From the 1939 WPA Guide to New York City:
Prospect Park West is an equally fine neighborhood, which west of Sixth Avenue changes into an area of seedy houses, industrial plants, and warehouses. In the latter section dwells a small colony of Newfoundlanders, known to the neighborhood as "blue noses" or "fish," who gain a livelihood on the fishing smacks that go down to the sea from Sheepshead Bay.
I love reading this paragraph. Partly for its air of raffish romance and partly because one of those seedy houses is the place I call home.
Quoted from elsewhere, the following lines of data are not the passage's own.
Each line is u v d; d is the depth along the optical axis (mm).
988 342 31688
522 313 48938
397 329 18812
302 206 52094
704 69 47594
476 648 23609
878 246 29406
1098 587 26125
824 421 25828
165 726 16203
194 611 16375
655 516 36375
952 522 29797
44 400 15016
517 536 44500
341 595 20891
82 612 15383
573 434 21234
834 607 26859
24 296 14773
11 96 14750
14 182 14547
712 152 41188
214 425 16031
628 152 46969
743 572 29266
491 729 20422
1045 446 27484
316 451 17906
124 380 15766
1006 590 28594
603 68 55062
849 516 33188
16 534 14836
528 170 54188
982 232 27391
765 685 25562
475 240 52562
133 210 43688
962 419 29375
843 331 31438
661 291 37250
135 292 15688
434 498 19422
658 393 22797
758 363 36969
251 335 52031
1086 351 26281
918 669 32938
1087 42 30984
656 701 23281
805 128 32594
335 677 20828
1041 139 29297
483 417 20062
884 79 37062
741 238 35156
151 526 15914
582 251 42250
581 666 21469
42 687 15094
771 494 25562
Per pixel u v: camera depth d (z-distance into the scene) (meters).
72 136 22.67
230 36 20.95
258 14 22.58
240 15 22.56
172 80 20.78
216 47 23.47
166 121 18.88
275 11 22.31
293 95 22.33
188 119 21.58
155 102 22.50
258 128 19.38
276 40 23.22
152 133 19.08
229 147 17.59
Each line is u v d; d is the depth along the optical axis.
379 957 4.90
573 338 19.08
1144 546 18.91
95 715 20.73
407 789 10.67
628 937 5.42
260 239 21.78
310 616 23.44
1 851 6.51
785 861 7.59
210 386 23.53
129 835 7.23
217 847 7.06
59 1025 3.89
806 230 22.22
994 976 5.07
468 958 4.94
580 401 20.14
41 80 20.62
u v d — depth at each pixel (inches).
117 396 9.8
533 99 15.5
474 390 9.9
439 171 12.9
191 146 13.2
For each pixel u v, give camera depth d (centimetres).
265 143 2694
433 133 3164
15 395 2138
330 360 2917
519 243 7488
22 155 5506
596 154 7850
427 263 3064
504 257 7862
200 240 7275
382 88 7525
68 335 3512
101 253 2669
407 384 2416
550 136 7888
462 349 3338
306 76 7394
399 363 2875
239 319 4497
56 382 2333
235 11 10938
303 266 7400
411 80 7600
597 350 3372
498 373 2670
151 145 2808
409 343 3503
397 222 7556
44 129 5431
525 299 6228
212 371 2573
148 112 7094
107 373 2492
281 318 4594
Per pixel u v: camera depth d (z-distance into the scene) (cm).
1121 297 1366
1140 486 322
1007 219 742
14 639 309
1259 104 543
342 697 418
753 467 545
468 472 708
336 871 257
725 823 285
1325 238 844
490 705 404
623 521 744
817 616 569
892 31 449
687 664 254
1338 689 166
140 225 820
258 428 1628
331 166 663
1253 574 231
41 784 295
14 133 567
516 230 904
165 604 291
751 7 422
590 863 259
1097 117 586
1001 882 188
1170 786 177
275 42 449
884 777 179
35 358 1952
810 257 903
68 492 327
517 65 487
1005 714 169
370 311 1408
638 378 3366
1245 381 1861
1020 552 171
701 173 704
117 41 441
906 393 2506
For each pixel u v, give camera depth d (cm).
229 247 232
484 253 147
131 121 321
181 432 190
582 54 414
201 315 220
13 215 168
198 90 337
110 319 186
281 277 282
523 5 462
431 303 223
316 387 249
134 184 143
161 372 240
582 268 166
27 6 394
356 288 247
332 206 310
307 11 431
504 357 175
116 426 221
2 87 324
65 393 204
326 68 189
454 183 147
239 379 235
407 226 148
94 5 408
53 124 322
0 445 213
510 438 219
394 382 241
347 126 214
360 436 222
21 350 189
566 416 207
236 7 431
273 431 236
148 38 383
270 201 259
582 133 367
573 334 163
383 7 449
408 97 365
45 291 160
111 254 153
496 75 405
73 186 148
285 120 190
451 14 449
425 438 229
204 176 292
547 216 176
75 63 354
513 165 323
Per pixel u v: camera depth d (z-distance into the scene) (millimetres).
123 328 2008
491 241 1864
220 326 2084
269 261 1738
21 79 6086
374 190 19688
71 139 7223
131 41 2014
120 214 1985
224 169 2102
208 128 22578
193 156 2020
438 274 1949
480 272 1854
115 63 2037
Even as late as the early 1980s, much of the south of the Slope west of Sixth & below 9th was considered no-go territory by the realtors introducing young, white, urban professionals to Brooklyn. Neither the area's demographics nor much of the (wooden) housing stock made the cut. The passage makes me curious, too, about those earlier Newfoundlanders - seafarers, longshoremen, carpenters, and ironworkers - who settled here, South Brooklyn through to Bay Ridge, some staying for good, but others eventually heading back to their families up north. There's plenty available to read about Scandinavians in Brooklyn, but less about the fish & the Nova Scotian blue noses. I got talking to a Newfie a couple of weeks back, on the Coney Island boardwalk, and I thought of the WPA guide.
Off to the Central Library to dig around.